07 mai 2011

Le vivant et l'inachevé

"Achever un tableau, comme disait Picasso, c'est comme achever un taureau, c'est le tuer."


Beaudelaire ne disait rien d'autre quand il dit de certaines tâches qu'elles étaient "faites" mais "non-finies", l'auteur les ayant quittées avant terme pour demeurer à l'oeuvre. La semaine passée, interrogeant un ami cher, sculpteur, sur le plaisir que lui procurait la réalisation d'une sculpture il me confiait que le véritable plaisir résidait dans le fait de sculpter, et non dans sa fin.

Dans un autre contexte, et presqu'antinomique de Picasso, me revient l'image du dernier tableau d'un patient, inachevé car atteint de troubles de la vue et d'un Alzheimer débutant.

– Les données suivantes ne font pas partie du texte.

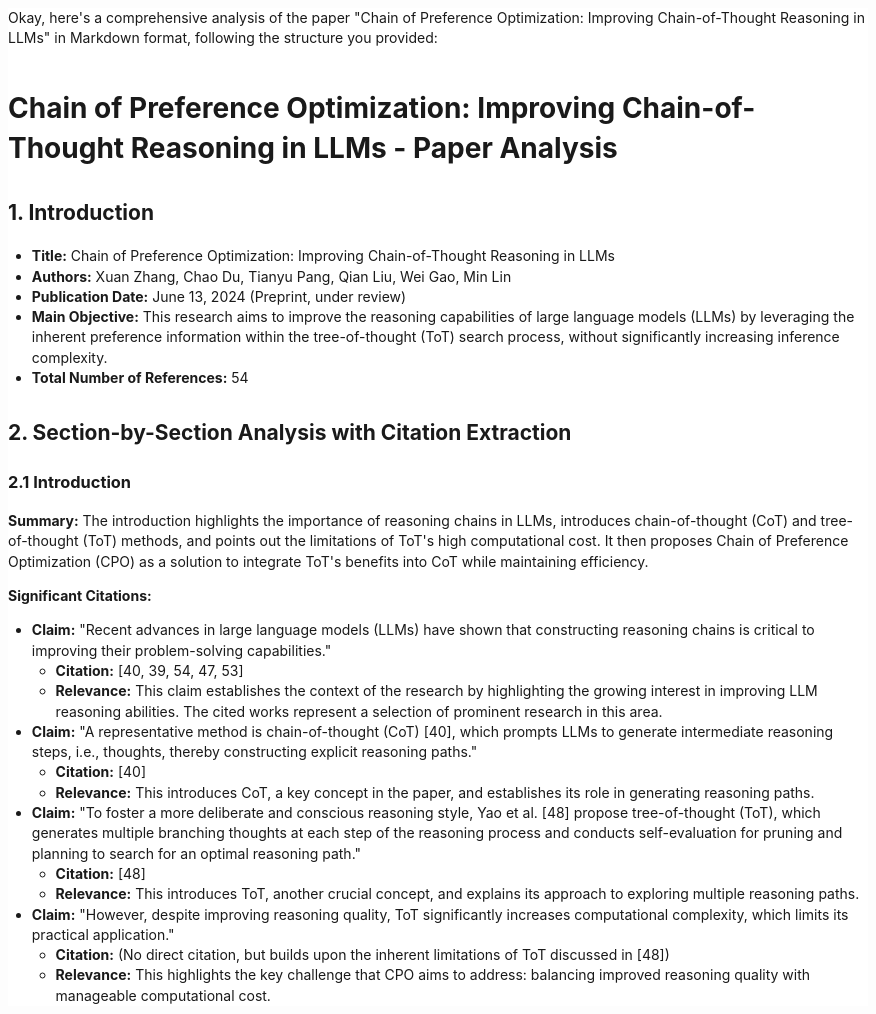 Okay, here's a comprehensive analysis of the paper "Chain of Preference Optimization: Improving Chain-of-Thought Reasoning in LLMs" in Markdown format, following the structure you provided:


# Chain of Preference Optimization: Improving Chain-of-Thought Reasoning in LLMs - Paper Analysis

## 1. Introduction

- **Title:** Chain of Preference Optimization: Improving Chain-of-Thought Reasoning in LLMs
- **Authors:** Xuan Zhang, Chao Du, Tianyu Pang, Qian Liu, Wei Gao, Min Lin
- **Publication Date:** June 13, 2024 (Preprint, under review)
- **Main Objective:** This research aims to improve the reasoning capabilities of large language models (LLMs) by leveraging the inherent preference information within the tree-of-thought (ToT) search process, without significantly increasing inference complexity.
- **Total Number of References:** 54


## 2. Section-by-Section Analysis with Citation Extraction

### 2.1 Introduction

**Summary:** The introduction highlights the importance of reasoning chains in LLMs, introduces chain-of-thought (CoT) and tree-of-thought (ToT) methods, and points out the limitations of ToT's high computational cost. It then proposes Chain of Preference Optimization (CPO) as a solution to integrate ToT's benefits into CoT while maintaining efficiency.

**Significant Citations:**

* **Claim:** "Recent advances in large language models (LLMs) have shown that constructing reasoning chains is critical to improving their problem-solving capabilities."
    * **Citation:** [40, 39, 54, 47, 53]
    * **Relevance:** This claim establishes the context of the research by highlighting the growing interest in improving LLM reasoning abilities. The cited works represent a selection of prominent research in this area.
* **Claim:** "A representative method is chain-of-thought (CoT) [40], which prompts LLMs to generate intermediate reasoning steps, i.e., thoughts, thereby constructing explicit reasoning paths."
    * **Citation:** [40]
    * **Relevance:** This introduces CoT, a key concept in the paper, and establishes its role in generating reasoning paths.
* **Claim:** "To foster a more deliberate and conscious reasoning style, Yao et al. [48] propose tree-of-thought (ToT), which generates multiple branching thoughts at each step of the reasoning process and conducts self-evaluation for pruning and planning to search for an optimal reasoning path."
    * **Citation:** [48]
    * **Relevance:** This introduces ToT, another crucial concept, and explains its approach to exploring multiple reasoning paths.
* **Claim:** "However, despite improving reasoning quality, ToT significantly increases computational complexity, which limits its practical application."
    * **Citation:** (No direct citation, but builds upon the inherent limitations of ToT discussed in [48])
    * **Relevance:** This highlights the key challenge that CPO aims to address: balancing improved reasoning quality with manageable computational cost.
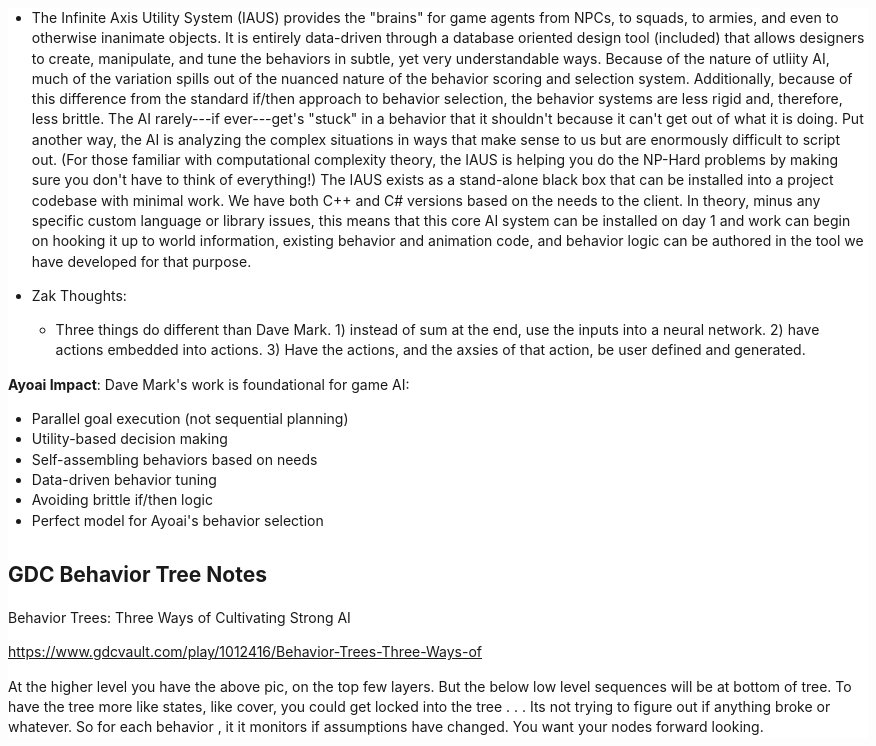   - The Infinite Axis Utility System (IAUS) provides the "brains" for game agents from NPCs, to squads, to armies, and even to otherwise inanimate objects. It is entirely data-driven through a database oriented design tool (included) that allows designers to create, manipulate, and tune the behaviors in subtle, yet very understandable ways. Because of the nature of utliity AI, much of the variation spills out of the nuanced nature of the behavior scoring and selection system. Additionally, because of this difference from the standard if/then approach to behavior selection, the behavior systems are less rigid and, therefore, less brittle. The AI rarely---if ever---get's "stuck" in a behavior that it shouldn't because it can't get out of what it is doing. Put another way, the AI is analyzing the complex situations in ways that make sense to us but are enormously difficult to script out. (For those familiar with computational complexity theory, the IAUS is helping you do the NP-Hard problems by making sure you don't have to think of everything!) The IAUS exists as a stand-alone black box that can be installed into a project codebase with minimal work. We have both C++ and C# versions based on the needs to the client. In theory, minus any specific custom language or library issues, this means that this core AI system can be installed on day 1 and work can begin on hooking it up to world information, existing behavior and animation code, and behavior logic can be authored in the tool we have developed for that purpose.

- Zak Thoughts:

  - Three things do different than Dave Mark. 1) instead of sum at the end, use the inputs into a neural network. 2) have actions embedded into actions. 3) Have the actions, and the axsies of that action, be user defined and generated.

**Ayoai Impact**: Dave Mark's work is foundational for game AI:
- Parallel goal execution (not sequential planning)
- Utility-based decision making
- Self-assembling behaviors based on needs
- Data-driven behavior tuning
- Avoiding brittle if/then logic
- Perfect model for Ayoai's behavior selection

## GDC Behavior Tree Notes

Behavior Trees: Three Ways of Cultivating Strong AI

https://www.gdcvault.com/play/1012416/Behavior-Trees-Three-Ways-of

At the higher level you have the above pic, on the top few layers. But the below low level sequences will be at bottom of tree. To have the tree more like states, like cover, you could get locked into the tree . . . Its not trying to figure out if anything broke or whatever. So for each behavior , it it monitors if assumptions have changed. You want your nodes forward looking.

Il ne parvenait plus à capter la lumière pour la placer dans son paysage et rangea ses pinceaux laissant la toile sur son chevalet dans l'atelier désormais inoccupé. Inachevée, mais "morte" car déshabitée par la luminosité habituelle à ses autres peintures.



Lu dans
François Jullien. Philosophie du vivre. NRF Gallimard. Bibliothèque des Idées. 2011. 270 pages. Extrait page 56.